Но этого уже никто не мог стерпеть, и Люстаге дали по шее — зачем, мол, махорку губишь!

Во дворе кирпичного завода, на площадке возле склада, разгуливали четыре козы Фудалы, пощипывали худосочную, остренькую травку, обгрызали ствол акации. Одна из них, серая, почему-то всегда злая, так и норовила боднуть рогатым лбом.

— Зачем тебе эти козы, Фудала? — спрашивали возчики. — Зачем столько молока? Уж не самогон ли молочный будешь гнать?

Он не отвечал, выставив лоб, как та серая коза, готовая бодаться.

Так было вплоть до того дня, когда ворота кирпичного завода отворил высокий и тощий как жердь парень с оттопыренными, словно ручки у кастрюли, ушами.

— Нет Фудалы, — сказал он. — Нет и не будет.

Какая-то бабка прошла мимо, потихоньку, жалобно всхлипывая.

— Козлят растил, белых и черных. Кормил чем мог. Жандармы проезжали мимо, увидели, как он бежит за козой. И вот нет Фудалы.

С той поры прошел год, но если случается им ехать в Рембертов, всегда кто-нибудь да позаботится, чтоб хоть клочок соломы лежал на телеге. Они сами над собой подсмеивались, но кирпич клали ровно, старательно, не жалея на это времени.

А под Зомбками кирпич кидали как на свалке, даже угрозы штрафа не помогали.

Рембертовский кирпич возили сейчас на Краковское предместье, для какой-то университетской библиотеки. Для перекрытия. Скверная работа. Черта два здесь подработаешь! Другое дело, когда материалы идут на военную стройку, тут всегда договоришься, разумеется, с тем, кто повыше, и, хотя все вроде бы строго подсчитано, глядишь, телегу-другую всегда можно подбросить по частному адресу, лишь бы часовой свое получил. А что в этой библиотеке? Какие-то заморыши! Слабосильные, как паучки. Одежда потертая. Денег у них и в заводе нет. Одни растяпы. К чему в военное время делать перекрытия над грудой старых книг? И чего это инженер Мязек из строительной фирмы охотится за каждой подводой, за каждой балкой, за каждым кирпичом, словно все это принадлежит ему? Да еще подгоняет рабочих! Сколько лет стояла библиотека под железной крышей без всяких перекрытий, а тут на тебе, когда никто ни в чем не уверен, понадобилось перекрытие.

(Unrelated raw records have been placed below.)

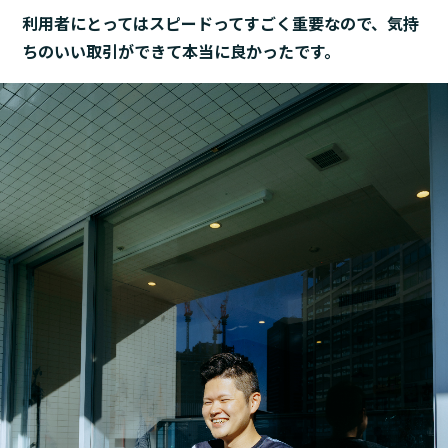
利用者にとってはスピードってすごく重要なので、気持
ちのいい取引ができて本当に良かったです。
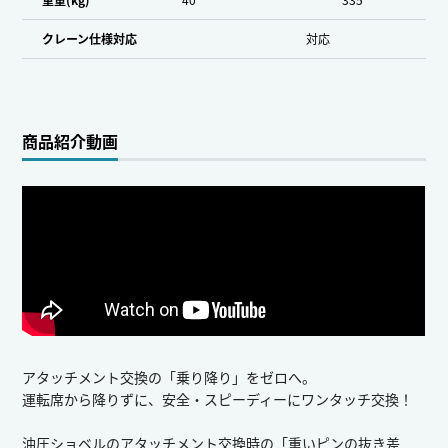
クレーン仕様対応
対応
商品紹介動画
アタッチメント交換の「乗り降り」をゼロへ。
運転席から降りずに、安全・スピーディーにワンタッチ交換！
油圧ショベルのアタッチメント交換時の「重いピンの抜き差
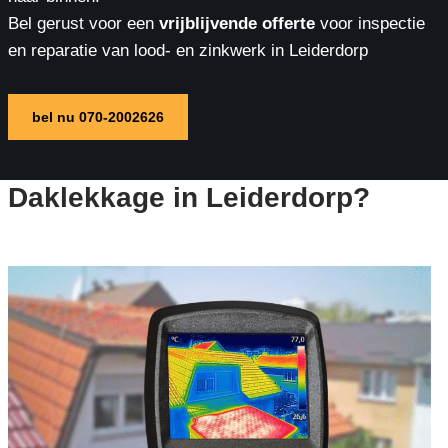
Bel gerust voor een
vrijblijvende offerte
voor inspectie
en reparatie van lood- en zinkwerk in Leiderdorp
bel nu 070-2002626
Daklekkage in Leiderdorp?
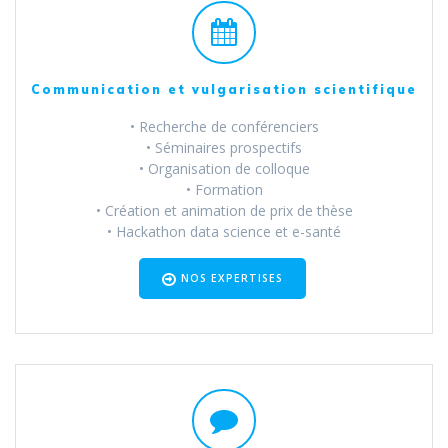
Communication et vulgarisation scientifique
• Recherche de conférenciers
• Séminaires prospectifs
• Organisation de colloque
• Formation
• Création et animation de prix de thèse
• Hackathon data science et e-santé
NOS EXPERTISES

Возчики не говорили об этом громко, потому что фирма распределяла работу, фирма платила, она давала им аусвайс солидное, надежное удостоверение, спасающее во время облав, — так что с фирмой не поспоришь, тем более что у нее есть договоренность со строителями. Потихоньку проклинали они чертова Мязека, который даже передышки не дает. Те, что строят, укладывают кирпич, тоже на него жалуются. «Помедленнее возите, — нашептывают они. — Чтоб нам материала не хватало, чтоб дух перевести можно было. А то все везут и везут, как для Генерального губернатора».

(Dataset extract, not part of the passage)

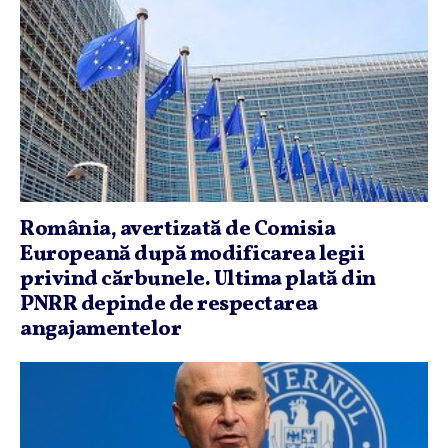
România, avertizată de Comisia
Europeană după modificarea legii
privind cărbunele. Ultima plată din
PNRR depinde de respectarea
angajamentelor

Действительно, было чему удивляться. Возчикам хорошо были знакомы все эти варшавские фабрики, мастерские, фирмы. Знали они, кто, где работает, прикидывали даже, сколько при этом зарабатывает. И вот что они подмечали. Одна фирма поставляла для библиотеки железо, балки, как для настоящего блиндажа. Другая песок из Вислы, совершенно чистый, без предательского ила. Кто-то еще доставлял промытую гальку самого высшего качества. А то — портлендский цемент трехсот пятидесятой марки! Боже мой! Тоннами! А какую известь! Сметану, а не известь! Ее бы на штукатурку пустить, а не на какие-то перекрытия. Стержни! Обручи! И сколько их! Перекрытие будет этак метров на шестьсот, не меньше — какая пропасть материалов на него потребуется!